Supplied material START
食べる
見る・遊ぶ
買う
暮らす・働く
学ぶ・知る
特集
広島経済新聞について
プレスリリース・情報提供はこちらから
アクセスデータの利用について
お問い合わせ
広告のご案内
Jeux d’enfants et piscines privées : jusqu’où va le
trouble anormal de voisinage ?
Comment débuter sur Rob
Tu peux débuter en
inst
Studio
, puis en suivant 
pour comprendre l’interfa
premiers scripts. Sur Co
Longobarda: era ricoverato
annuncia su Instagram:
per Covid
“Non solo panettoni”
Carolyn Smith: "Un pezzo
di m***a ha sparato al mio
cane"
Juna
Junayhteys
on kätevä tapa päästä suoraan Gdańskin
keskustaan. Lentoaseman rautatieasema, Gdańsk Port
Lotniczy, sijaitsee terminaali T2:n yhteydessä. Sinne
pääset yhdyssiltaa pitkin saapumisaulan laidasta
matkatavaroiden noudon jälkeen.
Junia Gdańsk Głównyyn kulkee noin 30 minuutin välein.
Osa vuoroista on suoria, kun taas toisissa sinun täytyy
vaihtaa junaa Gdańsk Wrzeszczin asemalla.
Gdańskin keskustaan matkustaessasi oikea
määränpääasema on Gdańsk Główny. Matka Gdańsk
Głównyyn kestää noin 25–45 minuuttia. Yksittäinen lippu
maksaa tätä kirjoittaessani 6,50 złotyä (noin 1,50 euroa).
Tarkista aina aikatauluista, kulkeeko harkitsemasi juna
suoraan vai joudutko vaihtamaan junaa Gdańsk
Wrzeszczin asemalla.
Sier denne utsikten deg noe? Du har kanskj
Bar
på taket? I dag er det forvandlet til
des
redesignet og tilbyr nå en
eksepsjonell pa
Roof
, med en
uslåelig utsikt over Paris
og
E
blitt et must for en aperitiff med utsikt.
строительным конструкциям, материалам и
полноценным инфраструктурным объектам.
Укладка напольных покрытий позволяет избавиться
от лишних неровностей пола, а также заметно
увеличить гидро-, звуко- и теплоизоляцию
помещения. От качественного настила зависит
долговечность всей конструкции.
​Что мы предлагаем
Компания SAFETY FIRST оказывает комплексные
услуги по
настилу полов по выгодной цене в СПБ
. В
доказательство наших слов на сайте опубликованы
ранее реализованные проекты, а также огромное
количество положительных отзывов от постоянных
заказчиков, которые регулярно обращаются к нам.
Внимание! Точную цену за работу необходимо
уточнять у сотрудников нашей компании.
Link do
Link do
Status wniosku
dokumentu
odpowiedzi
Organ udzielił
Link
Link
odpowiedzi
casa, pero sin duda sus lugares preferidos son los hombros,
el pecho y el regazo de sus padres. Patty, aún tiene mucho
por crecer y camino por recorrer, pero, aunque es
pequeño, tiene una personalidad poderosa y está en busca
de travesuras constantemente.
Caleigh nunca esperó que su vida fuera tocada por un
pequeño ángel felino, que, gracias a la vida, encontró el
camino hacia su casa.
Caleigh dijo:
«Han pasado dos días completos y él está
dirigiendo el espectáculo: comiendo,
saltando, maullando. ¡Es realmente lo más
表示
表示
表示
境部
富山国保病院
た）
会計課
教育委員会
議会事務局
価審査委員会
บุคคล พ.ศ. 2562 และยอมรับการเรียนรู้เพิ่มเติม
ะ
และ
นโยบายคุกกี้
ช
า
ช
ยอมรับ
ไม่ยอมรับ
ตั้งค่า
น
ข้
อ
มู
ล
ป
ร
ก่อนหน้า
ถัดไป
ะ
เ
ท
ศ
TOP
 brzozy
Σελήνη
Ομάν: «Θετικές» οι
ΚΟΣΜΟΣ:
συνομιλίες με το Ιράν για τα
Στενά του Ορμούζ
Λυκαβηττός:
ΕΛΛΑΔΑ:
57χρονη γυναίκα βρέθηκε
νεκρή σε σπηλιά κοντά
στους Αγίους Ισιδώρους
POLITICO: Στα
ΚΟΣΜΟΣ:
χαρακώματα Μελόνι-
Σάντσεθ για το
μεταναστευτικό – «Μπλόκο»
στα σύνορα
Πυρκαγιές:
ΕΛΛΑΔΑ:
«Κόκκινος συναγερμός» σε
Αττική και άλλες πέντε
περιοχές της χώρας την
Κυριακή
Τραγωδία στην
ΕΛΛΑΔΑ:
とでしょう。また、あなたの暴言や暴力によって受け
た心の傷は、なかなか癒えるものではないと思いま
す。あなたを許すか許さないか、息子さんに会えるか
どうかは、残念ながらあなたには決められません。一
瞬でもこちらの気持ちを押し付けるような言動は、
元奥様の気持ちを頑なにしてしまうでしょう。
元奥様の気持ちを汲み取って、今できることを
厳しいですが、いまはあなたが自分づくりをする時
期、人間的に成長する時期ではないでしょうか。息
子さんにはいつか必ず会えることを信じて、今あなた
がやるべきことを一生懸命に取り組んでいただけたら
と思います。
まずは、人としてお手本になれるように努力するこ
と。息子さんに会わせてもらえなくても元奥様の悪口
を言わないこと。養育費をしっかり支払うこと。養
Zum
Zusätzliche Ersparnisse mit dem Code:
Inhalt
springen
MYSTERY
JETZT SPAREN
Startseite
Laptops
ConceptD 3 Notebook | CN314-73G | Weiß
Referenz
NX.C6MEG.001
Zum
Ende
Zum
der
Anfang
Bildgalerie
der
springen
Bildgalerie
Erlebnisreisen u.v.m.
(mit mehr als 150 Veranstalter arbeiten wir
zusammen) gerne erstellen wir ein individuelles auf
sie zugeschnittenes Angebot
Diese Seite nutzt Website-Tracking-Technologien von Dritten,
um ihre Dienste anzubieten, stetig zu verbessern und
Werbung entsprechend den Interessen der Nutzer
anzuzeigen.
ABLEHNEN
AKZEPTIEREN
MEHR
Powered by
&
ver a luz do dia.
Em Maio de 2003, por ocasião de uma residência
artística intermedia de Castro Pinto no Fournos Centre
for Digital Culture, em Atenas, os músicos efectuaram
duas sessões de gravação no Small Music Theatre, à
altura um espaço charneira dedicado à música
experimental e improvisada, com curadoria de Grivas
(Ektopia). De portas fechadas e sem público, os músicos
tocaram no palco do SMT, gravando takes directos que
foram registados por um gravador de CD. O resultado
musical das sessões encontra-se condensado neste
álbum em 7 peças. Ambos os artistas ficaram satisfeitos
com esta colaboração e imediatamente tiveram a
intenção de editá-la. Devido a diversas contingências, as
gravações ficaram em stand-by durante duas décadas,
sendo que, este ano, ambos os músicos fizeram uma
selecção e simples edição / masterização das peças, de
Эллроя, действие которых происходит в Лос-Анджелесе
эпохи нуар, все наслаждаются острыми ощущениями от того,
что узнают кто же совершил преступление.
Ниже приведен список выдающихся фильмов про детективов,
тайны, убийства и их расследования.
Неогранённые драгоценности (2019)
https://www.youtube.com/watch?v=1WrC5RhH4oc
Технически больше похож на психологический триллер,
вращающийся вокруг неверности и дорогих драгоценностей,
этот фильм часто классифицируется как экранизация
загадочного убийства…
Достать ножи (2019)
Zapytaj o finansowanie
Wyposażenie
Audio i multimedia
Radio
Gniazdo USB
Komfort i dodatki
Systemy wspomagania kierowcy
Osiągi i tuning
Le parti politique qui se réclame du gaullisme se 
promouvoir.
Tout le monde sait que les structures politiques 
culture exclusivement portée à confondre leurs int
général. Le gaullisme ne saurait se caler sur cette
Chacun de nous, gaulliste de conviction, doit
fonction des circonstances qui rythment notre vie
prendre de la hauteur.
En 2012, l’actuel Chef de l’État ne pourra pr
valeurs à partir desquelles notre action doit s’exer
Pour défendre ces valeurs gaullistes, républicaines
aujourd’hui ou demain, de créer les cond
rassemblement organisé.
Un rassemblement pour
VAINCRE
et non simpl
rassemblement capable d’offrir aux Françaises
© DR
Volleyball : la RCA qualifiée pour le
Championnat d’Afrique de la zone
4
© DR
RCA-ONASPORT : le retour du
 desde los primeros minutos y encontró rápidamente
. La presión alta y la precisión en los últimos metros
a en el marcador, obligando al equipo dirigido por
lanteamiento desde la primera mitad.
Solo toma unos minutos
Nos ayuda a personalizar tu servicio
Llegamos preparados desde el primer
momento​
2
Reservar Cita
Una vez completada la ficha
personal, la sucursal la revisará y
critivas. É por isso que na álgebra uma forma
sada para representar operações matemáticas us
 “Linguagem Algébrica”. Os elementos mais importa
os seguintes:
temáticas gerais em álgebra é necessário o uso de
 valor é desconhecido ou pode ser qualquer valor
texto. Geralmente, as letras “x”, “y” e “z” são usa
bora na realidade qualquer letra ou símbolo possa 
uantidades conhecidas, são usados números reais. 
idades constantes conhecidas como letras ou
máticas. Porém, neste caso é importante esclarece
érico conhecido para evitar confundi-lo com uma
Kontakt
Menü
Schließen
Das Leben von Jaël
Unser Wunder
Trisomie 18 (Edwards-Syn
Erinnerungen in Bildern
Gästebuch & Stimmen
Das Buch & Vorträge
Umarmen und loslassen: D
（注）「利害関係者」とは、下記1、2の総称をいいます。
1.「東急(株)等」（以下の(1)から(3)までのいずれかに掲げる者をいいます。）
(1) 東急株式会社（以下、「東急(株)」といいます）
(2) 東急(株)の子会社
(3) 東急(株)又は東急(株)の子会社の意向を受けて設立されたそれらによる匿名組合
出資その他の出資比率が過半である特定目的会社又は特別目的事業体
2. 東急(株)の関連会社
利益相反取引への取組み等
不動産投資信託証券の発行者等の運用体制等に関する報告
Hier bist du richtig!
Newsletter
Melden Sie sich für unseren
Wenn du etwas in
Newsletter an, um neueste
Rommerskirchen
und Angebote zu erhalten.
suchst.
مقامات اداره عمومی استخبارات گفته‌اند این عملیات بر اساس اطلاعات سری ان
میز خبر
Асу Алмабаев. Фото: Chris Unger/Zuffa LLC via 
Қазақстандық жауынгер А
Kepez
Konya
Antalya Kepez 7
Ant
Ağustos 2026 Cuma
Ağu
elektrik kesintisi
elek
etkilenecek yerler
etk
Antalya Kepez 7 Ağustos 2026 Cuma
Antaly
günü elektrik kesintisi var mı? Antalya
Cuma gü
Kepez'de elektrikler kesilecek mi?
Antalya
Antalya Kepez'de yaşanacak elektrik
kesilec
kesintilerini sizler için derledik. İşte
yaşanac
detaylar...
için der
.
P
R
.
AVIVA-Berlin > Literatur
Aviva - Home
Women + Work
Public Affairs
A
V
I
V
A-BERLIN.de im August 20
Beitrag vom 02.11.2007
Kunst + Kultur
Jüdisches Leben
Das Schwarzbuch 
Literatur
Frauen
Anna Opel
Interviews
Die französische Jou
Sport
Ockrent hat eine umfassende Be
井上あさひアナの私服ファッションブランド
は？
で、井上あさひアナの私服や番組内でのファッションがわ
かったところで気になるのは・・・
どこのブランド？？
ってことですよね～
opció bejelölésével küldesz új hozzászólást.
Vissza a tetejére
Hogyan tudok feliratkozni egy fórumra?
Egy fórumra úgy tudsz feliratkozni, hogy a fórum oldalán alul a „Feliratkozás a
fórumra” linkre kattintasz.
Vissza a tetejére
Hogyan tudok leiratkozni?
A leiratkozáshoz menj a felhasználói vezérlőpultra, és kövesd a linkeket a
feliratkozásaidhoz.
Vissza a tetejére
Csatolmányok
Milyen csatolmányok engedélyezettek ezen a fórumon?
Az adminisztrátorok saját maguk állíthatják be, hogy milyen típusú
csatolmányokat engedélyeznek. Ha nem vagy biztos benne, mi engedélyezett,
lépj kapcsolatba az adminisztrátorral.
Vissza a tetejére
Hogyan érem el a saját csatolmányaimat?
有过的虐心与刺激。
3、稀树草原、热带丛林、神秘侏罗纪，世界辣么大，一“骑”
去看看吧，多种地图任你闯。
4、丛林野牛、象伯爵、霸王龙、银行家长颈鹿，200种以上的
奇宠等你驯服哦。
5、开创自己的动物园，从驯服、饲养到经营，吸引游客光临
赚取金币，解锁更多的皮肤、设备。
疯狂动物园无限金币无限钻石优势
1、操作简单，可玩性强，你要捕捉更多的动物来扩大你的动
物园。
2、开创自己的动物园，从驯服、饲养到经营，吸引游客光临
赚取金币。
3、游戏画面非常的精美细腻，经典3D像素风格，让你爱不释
Supplied material END
Between the first line of the entries above and the line with "Głównyyn kestää noin", both included, copy every line exactly and nothing outside that range.

食べる
見る・遊ぶ
買う
暮らす・働く
学ぶ・知る
特集
広島経済新聞について
プレスリリース・情報提供はこちらから
アクセスデータの利用について
お問い合わせ
広告のご案内
Jeux d’enfants et piscines privées : jusqu’où va le
trouble anormal de voisinage ?
Comment débuter sur Rob
Tu peux débuter en
inst
Studio
, puis en suivant 
pour comprendre l’interfa
premiers scripts. Sur Co
Longobarda: era ricoverato
annuncia su Instagram:
per Covid
“Non solo panettoni”
Carolyn Smith: "Un pezzo
di m***a ha sparato al mio
cane"
Juna
Junayhteys
on kätevä tapa päästä suoraan Gdańskin
keskustaan. Lentoaseman rautatieasema, Gdańsk Port
Lotniczy, sijaitsee terminaali T2:n yhteydessä. Sinne
pääset yhdyssiltaa pitkin saapumisaulan laidasta
matkatavaroiden noudon jälkeen.
Junia Gdańsk Głównyyn kulkee noin 30 minuutin välein.
Osa vuoroista on suoria, kun taas toisissa sinun täytyy
vaihtaa junaa Gdańsk Wrzeszczin asemalla.
Gdańskin keskustaan matkustaessasi oikea
määränpääasema on Gdańsk Główny. Matka Gdańsk
Głównyyn kestää noin 25–45 minuuttia. Yksittäinen lippu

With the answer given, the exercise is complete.